DeMint and his colleagues think the time to end Medicare is now — with a cold-turkey conversion to a private program, effective in 2014. “I think if Americans actually find out the truth about what we’re doing, it will be a very big positive for Republicans in the fall,” DeMint forecast.

The plan is to scrap Medicare and enroll seniors in the health care plan for federal workers. Exactly how this would save money is a mystery to me, although Rand Paul says it would save Medicare $1 trillion over ten years, a figure I assume he pulled out of his ass. It’s possible he doesn’t appreciate that adding all those seniors to the federal group insurance plan would drive up the cost of the federal group insurance plan.

At Thursday’s news conference, Jonathan Weisman of the New York Times pointed out that the lawmakers were proposing to do with Medicare almost exactly what President Obama’s reforms do for non-retirees: Direct them into private insurance with a subsidy for those who need it most.

Paul was flummoxed. “Uh, anybody want to comment on that?” he asked, producing laughter in the Senate TV studio.

DeMint gave it a try. “Medicare’s already set up as a government program, so we’re beginning to privatize with this idea,” he said. He said his plan takes Medicare recipients “out from under that manipulative umbrella of the Democratic Party.”

I’ve seen primary exit polling that suggests many seniors vote for Republicans because they believe they will “save” Medicare from the evil President Obama, who wants to “cut” it. Of course, the opposite is actually true. The President is trying to keep the program as it is but keep it solvent by putting tighter controls on payments to providers. On the other hand, all of the GOP candidates, including Mittens, have endorsed some variation of the Paul Ryan Medicare-killing plan. But a big talking point with them is a promise to maintain the current program for people already on it.

Now Rand, DeMint et al. are challenging the candidates to go even further Right on Medicare than they were already, which would be a disaster for whichever one of them is in the general election. That they couldn’t contain themselves and wait until after the November election to make this proposal makes them all look even more like lemmings than they did already.

Related: “The Case for Crazy.” John Avlon argues that the best thing that could happen to the GOP is to nominate Rick Santorum and lose in a historic landslide in November.

If Mitt Romney does finally wrestle the nomination to the ground, and then loses to Obama, conservatives will blame the loss on his alleged moderation. The right wing take-away will be to try to nominate a true ideologue in 2016.

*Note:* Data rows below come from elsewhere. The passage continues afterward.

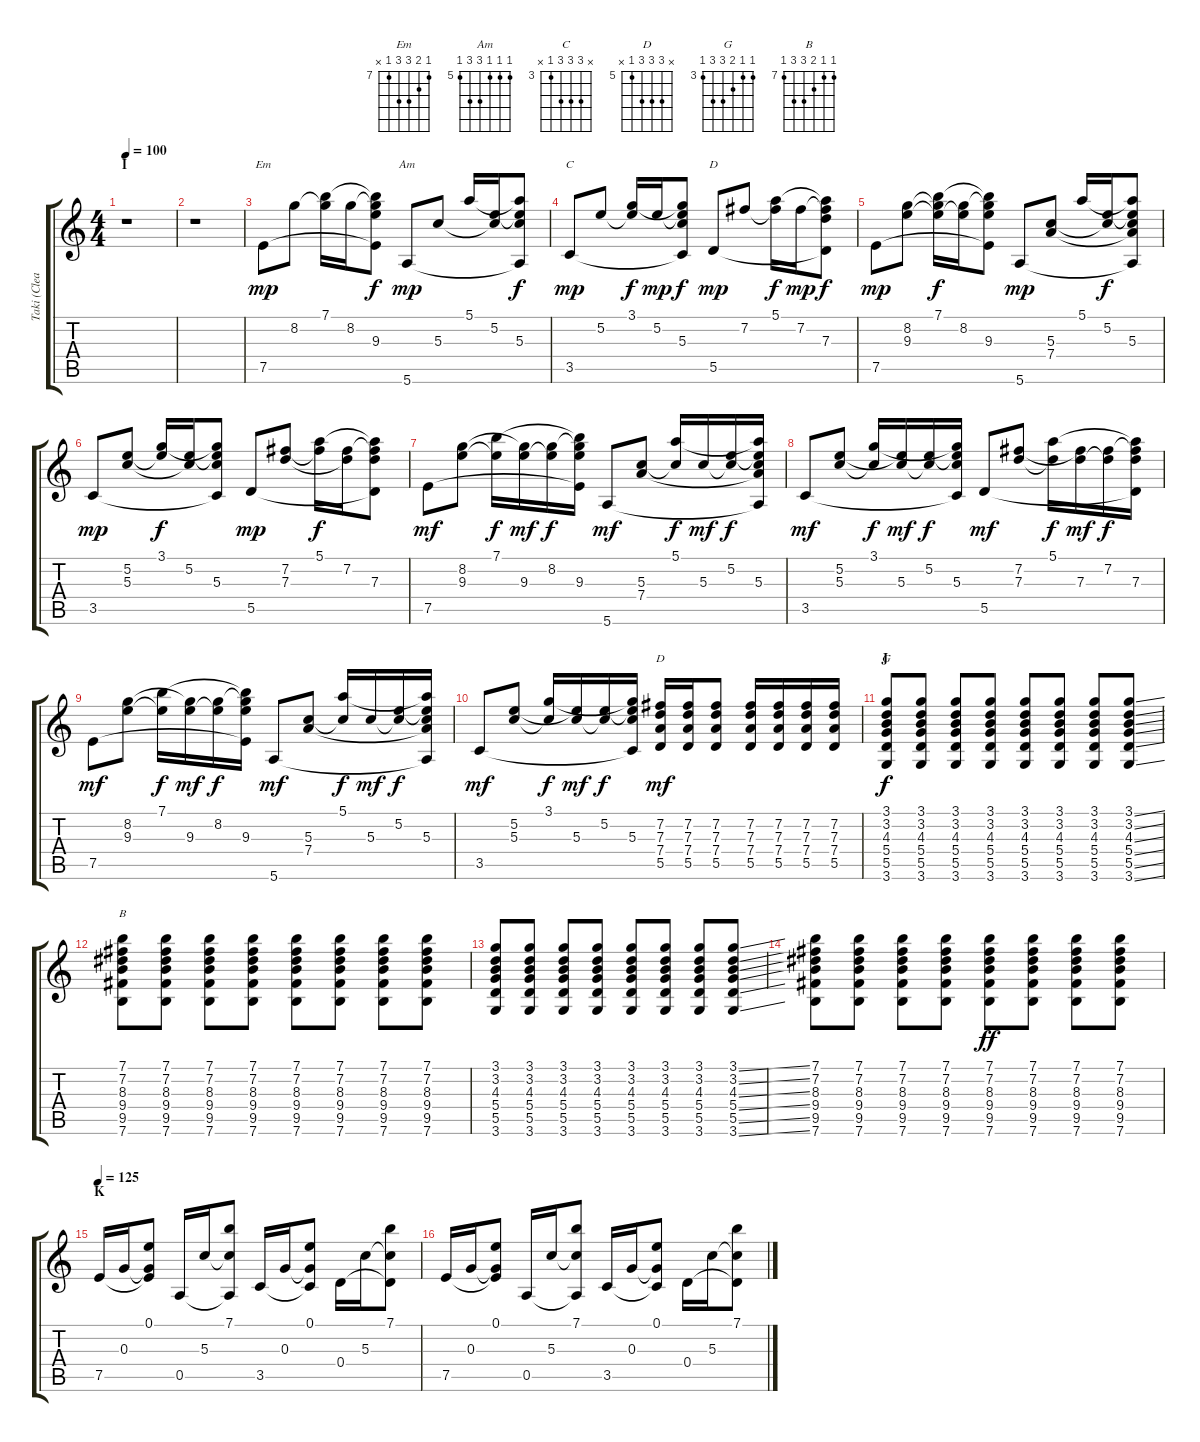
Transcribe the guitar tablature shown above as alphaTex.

\track ("Taki (Clean)" "Taki (Clea") {instrument electricguitarjazz}
\staff {score tabs}
\tuning (E4 B3 G3 D3 A2 E2) {hide}
\chord ("Em" 7 8 9 9 7 x) {firstfret 7}
\chord ("Am" 5 5 5 7 7 5) {firstfret 5}
\chord ("C" x 5 5 5 3 x) {firstfret 3}
\chord ("D" 5 7 7 7 5 x) {firstfret 5}
\chord ("D" x 7 7 7 5 x) {firstfret 5}
\chord ("G" 3 3 4 5 5 3) {firstfret 3}
\chord ("B" 7 7 8 9 9 7) {firstfret 7}
\ts (4 4)
\section ("" "I")
\tempo 100
\clef g2
\ks c
r.1{dy f} |
r.1 |
7.5.8{ch "Em" dy mp} 8.2.8 (7.1 8.2{t}).16 8.2.16 (7.1{t} 8.2{t} 9.3 7.5{t}).8{dy f} 5.6.8{ch "Am" dy mp} 5.3.8 5.1.16 (5.2 5.3{t}).16 (5.1{t} 5.2{t} 5.3 5.6{t}).8{dy f} |
3.5.8{ch "C" dy mp} 5.2.8 (3.1 5.2{t}).16{dy f} 5.2.16{dy mp} (3.1{t} 5.2{t} 5.3 3.5{t}).8{dy f} 5.5.8{ch "D" dy mp} 7.2.8 (5.1 7.2{t}).16{dy f} 7.2.16{dy mp} (5.1{t} 7.2{t} 7.3 5.5{t}).8{dy f} |
7.5.8{dy mp} (8.2 9.3).8 (7.1 8.2{t} 9.3{t}).16{dy f} (8.2 9.3{t}).16 (7.1{t} 8.2{t} 9.3 7.5{t}).8 5.6.8{dy mp} (5.3 7.4).8 5.1.16 (5.2 5.3{t}).16{dy f} (5.1{t} 5.2{t} 5.3 7.4{t} 5.6{t}).8 |
3.5.8{dy mp} (5.2 5.3).8 (3.1 5.2{t}).16{dy f} (5.2 5.3{t}).16 (3.1{t} 5.2{t} 5.3 3.5{t}).8 5.5.8{dy mp} (7.2 7.3).8 (5.1 7.2{t}).16{dy f} (7.2 7.3{t}).16 (5.1{t} 7.2{t} 7.3 5.5{t}).8 |
7.5.8{dy mf} (8.2 9.3).8 (7.1 9.3{t}).16{dy f} (8.2{t} 9.3).16{dy mf} (8.2 9.3{t}).16{dy f} (7.1{t} 8.2{t} 9.3 7.5{t}).16 5.6.8{dy mf} (5.3 7.4).8 (5.1 5.3{t}).16{dy f} 5.3.16{dy mf} (5.2 5.3{t}).16{dy f} (5.1{t} 5.2{t} 5.3 7.4{t} 5.6{t}).16 |
3.5.8{dy mf} (5.2 5.3).8 (3.1 5.3{t}).16{dy f} (5.2{t} 5.3).16{dy mf} (5.2 5.3{t}).16{dy f} (3.1{t} 5.2{t} 5.3 3.5{t}).16 5.5.8{dy mf} (7.2 7.3).8 (5.1 7.3{t}).16{dy f} (7.2{t} 7.3).16{dy mf} (7.2 7.3{t}).16{dy f} (5.1{t} 7.2{t} 7.3 5.5{t}).16 |
7.5.8{dy mf} (8.2 9.3).8 (7.1 9.3{t}).16{dy f} (8.2{t} 9.3).16{dy mf} (8.2 9.3{t}).16{dy f} (7.1{t} 8.2{t} 9.3 7.5{t}).16 5.6.8{dy mf} (5.3 7.4).8 (5.1 5.3{t}).16{dy f} 5.3.16{dy mf} (5.2 5.3{t}).16{dy f} (5.1{t} 5.2{t} 5.3 7.4{t} 5.6{t}).16 |
3.5.8{dy mf} (5.2 5.3).8 (3.1 5.3{t}).16{dy f} (5.2{t} 5.3).16{dy mf} (5.2 5.3{t}).16{dy f} (3.1{t} 5.2{t} 5.3 3.5{t}).16 (7.2 7.3 7.4 5.5).16{ch "D" dy mf} (7.2 7.3 7.4 5.5).16 (7.2 7.3 7.4 5.5).8 (7.2 7.3 7.4 5.5).16 (7.2 7.3 7.4 5.5).16 (7.2 7.3 7.4 5.5).16 (7.2 7.3 7.4 5.5).16 |
\section ("" "J")
(3.1 3.2 4.3 5.4 5.5 3.6).8{ch "G" dy f} (3.1 3.2 4.3 5.4 5.5 3.6).8 (3.1 3.2 4.3 5.4 5.5 3.6).8 (3.1 3.2 4.3 5.4 5.5 3.6).8 (3.1 3.2 4.3 5.4 5.5 3.6).8 (3.1 3.2 4.3 5.4 5.5 3.6).8 (3.1 3.2 4.3 5.4 5.5 3.6).8 (3.1{ss} 3.2{ss} 4.3{ss} 5.4{ss} 5.5{ss} 3.6{ss}).8 |
(7.1 7.2 8.3 9.4 9.5 7.6).8{ch "B"} (7.1 7.2 8.3 9.4 9.5 7.6).8 (7.1 7.2 8.3 9.4 9.5 7.6).8 (7.1 7.2 8.3 9.4 9.5 7.6).8 (7.1 7.2 8.3 9.4 9.5 7.6).8 (7.1 7.2 8.3 9.4 9.5 7.6).8 (7.1 7.2 8.3 9.4 9.5 7.6).8 (7.1 7.2 8.3 9.4 9.5 7.6).8 |
(3.1 3.2 4.3 5.4 5.5 3.6).8 (3.1 3.2 4.3 5.4 5.5 3.6).8 (3.1 3.2 4.3 5.4 5.5 3.6).8 (3.1 3.2 4.3 5.4 5.5 3.6).8 (3.1 3.2 4.3 5.4 5.5 3.6).8 (3.1 3.2 4.3 5.4 5.5 3.6).8 (3.1 3.2 4.3 5.4 5.5 3.6).8 (3.1{ss} 3.2{ss} 4.3{ss} 5.4{ss} 5.5{ss} 3.6{ss}).8 |
(7.1 7.2 8.3 9.4 9.5 7.6).8 (7.1 7.2 8.3 9.4 9.5 7.6).8 (7.1 7.2 8.3 9.4 9.5 7.6).8 (7.1 7.2 8.3 9.4 9.5 7.6).8 (7.1 7.2 8.3 9.4 9.5 7.6).8{dy ff} (7.1 7.2 8.3 9.4 9.5 7.6).8 (7.1 7.2 8.3 9.4 9.5 7.6).8 (7.1 7.2 8.3 9.4 9.5 7.6).8 |
\section ("" "K")
\tempo 125
7.5.16 0.3.16 (0.1 0.3{t} 7.5{t}).8 0.5.16 5.3.16 (7.1 5.3{t} 0.5{t}).8 3.5.16 0.3.16 (0.1 0.3{t} 3.5{t}).8 0.4.16 5.3.16 (7.1 5.3{t} 0.4{t}).8 |
7.5.16 0.3.16 (0.1 0.3{t} 7.5{t}).8 0.5.16 5.3.16 (7.1 5.3{t} 0.5{t}).8 3.5.16 0.3.16 (0.1 0.3{t} 3.5{t}).8 0.4.16 5.3.16 (7.1 5.3{t} 0.4{t}).8
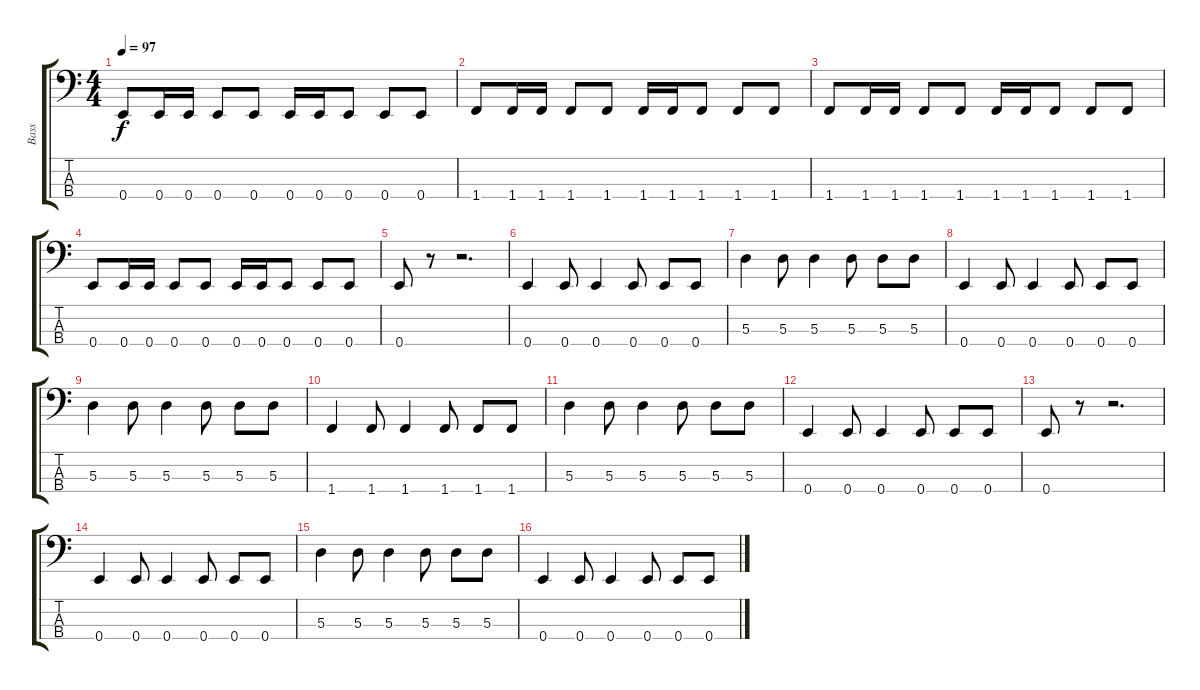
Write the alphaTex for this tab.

\track ("Bass" "Bass") {instrument electricbassfinger}
\staff {score tabs}
\tuning (G2 D2 A1 E1) {hide}
\ts (4 4)
\tempo 97
\clef f4
\ks c
0.4.8{dy f} 0.4.16 0.4.16 0.4.8 0.4.8 0.4.16 0.4.16 0.4.8 0.4.8 0.4.8 |
1.4.8 1.4.16 1.4.16 1.4.8 1.4.8 1.4.16 1.4.16 1.4.8 1.4.8 1.4.8 |
1.4.8 1.4.16 1.4.16 1.4.8 1.4.8 1.4.16 1.4.16 1.4.8 1.4.8 1.4.8 |
0.4.8 0.4.16 0.4.16 0.4.8 0.4.8 0.4.16 0.4.16 0.4.8 0.4.8 0.4.8 |
0.4.8 r.8 r.2{d} |
0.4.4 0.4.8 0.4.4 0.4.8 0.4.8 0.4.8 |
5.3.4 5.3.8 5.3.4 5.3.8 5.3.8 5.3.8 |
0.4.4 0.4.8 0.4.4 0.4.8 0.4.8 0.4.8 |
5.3.4 5.3.8 5.3.4 5.3.8 5.3.8 5.3.8 |
1.4.4 1.4.8 1.4.4 1.4.8 1.4.8 1.4.8 |
5.3.4 5.3.8 5.3.4 5.3.8 5.3.8 5.3.8 |
0.4.4 0.4.8 0.4.4 0.4.8 0.4.8 0.4.8 |
0.4.8 r.8 r.2{d} |
0.4.4 0.4.8 0.4.4 0.4.8 0.4.8 0.4.8 |
5.3.4 5.3.8 5.3.4 5.3.8 5.3.8 5.3.8 |
0.4.4 0.4.8 0.4.4 0.4.8 0.4.8 0.4.8
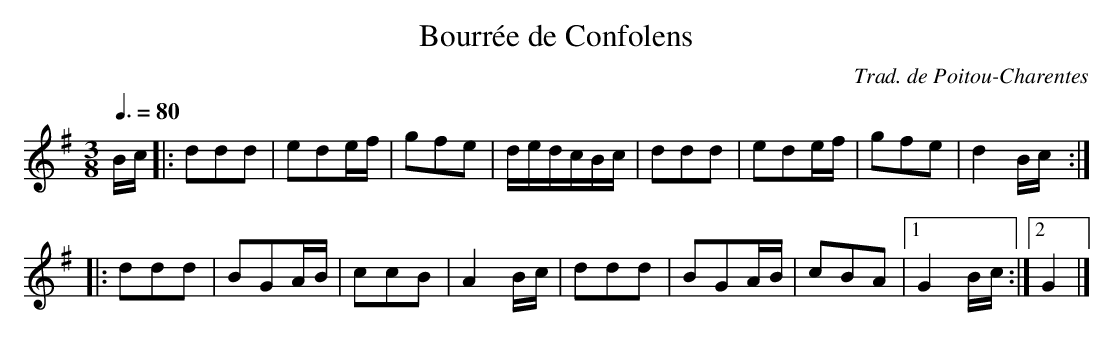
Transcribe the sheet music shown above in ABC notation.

X:1
T:Bourrée de Confolens
C:Trad. de Poitou-Charentes
L:1/8
M:3/8
Q:3/8=80
K:G
B/c/ |: ddd | ede/f/ | gfe | d/e/d/c/B/c/ | ddd | ede/f/ | gfe | d2 B/c/ ::
ddd | BGA/B/ | ccB | A2 B/c/ | ddd | BGA/B/ | cBA |1 G2 B/c/ :|2 G2 |]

But if someone like Rick Santorum gets the nomination in an upset, the party faithful will get to experience the adrenaline rush of going off a cliff together, like Thelma and Louise—elation followed by an electoral thud.

Part of the delusion that is “movement conservatism” is the belief that a large majority of the American people agree with teabaggery, and that only a fringe of elitist liberals stand against them. A teabag candidate sinking like the Titanic might wake some of them up, and might also be a warning to the small group of gazillionaires underwriting this nonsense that there’s a limit to what their money can buy, even in the age of Citizens United.